What exactly is emotional health? It is the ability to identify, manage and communicate one’s emotions to those around you. It can take practice and even feel scary. Emotional health is important to maintain because it is a part of your overall health and wellbeing.
How can you promote emotional health in your home? Here are some ideas:
Respond Vs. React
Create a safe place for your children to talk about their emotions by practicing with responding instead of reacting. Reacting is typically a quick and emotional response that comes from a place of fear and a short-term outlook. Responding involves slowing down, evaluating the situation, using self-control and speaking out of a place of love and care. Examples of reacting may look like shouting, “Stop that crying right now!” versus a response more calmly, “You look upset, do you need a hug?”
Create opportunities for empathy
When working with kids in my office, I describe empathy as taking your shoes and putting on the shoes of someone else, walking around for a while to see what it is like. Empathy can be taught by doing service projects as a family, talk about other’s feelings, and model empathy with them by asking them how they are feeling and why.
Make maintaining emotional health fun with games
“High/Low” game – Each person takes a turn to tell the best and worst part of their day. This gives each family member a chance to share something that was meaningful and include something hurtful. Sometimes the hurt part of their day may include another family member. This is a great time to help guide an apology and forgiveness of the hurt. This is also a time to celebrate each other’s wins for the day.
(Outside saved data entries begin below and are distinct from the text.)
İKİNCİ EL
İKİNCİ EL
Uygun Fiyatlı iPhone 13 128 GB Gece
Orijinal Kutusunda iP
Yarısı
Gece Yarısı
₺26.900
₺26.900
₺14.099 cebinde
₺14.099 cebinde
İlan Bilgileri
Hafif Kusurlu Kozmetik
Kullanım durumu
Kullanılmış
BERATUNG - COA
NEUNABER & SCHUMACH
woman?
“Would you Rather?” game – Family members make a choice of what they “would rather” do if given only two options. For example: Would you rather go to the moon or ride the highest roller coaster on earth? Would you rather live in Florida or New York? This allows children to practice decision making, empathy and vulnerability.
Read books at bedtime that include emotion words
When reading the book ask your child questions like these:
-What emotion is the character is feeling?
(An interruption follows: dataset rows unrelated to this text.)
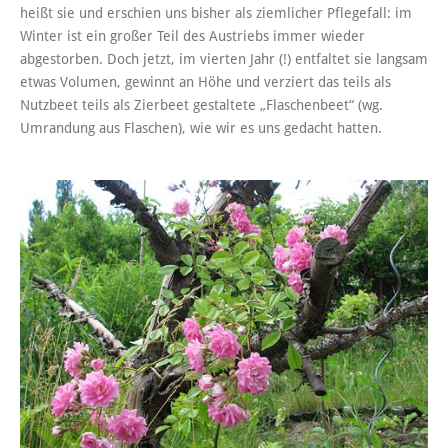
heißt sie und erschien uns bisher als ziemlicher Pflegefall: im
Winter ist ein großer Teil des Austriebs immer wieder
abgestorben. Doch jetzt, im vierten Jahr (!) entfaltet sie langsam
etwas Volumen, gewinnt an Höhe und verziert das teils als
Nutzbeet teils als Zierbeet gestaltete „Flaschenbeet“ (wg.
Umrandung aus Flaschen), wie wir es uns gedacht hatten.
-How do you know the character is feeling that way?
-Do you ever feel like that?
-Tell me a time you felt that emotion.
Some book suggestions: Grumpy Monkey by Suzanne Lang, Mouse was mad by Linda Urban, Glad Monster, Sad Monster by Ed Emberley, The color monster by Anna Llenas, and The Warrior Kid series by Jocko Willink
These ideas are just the tip of the iceberg. Get creative! Come up with games and books that suit your family and incorporate emotional health in your daily life.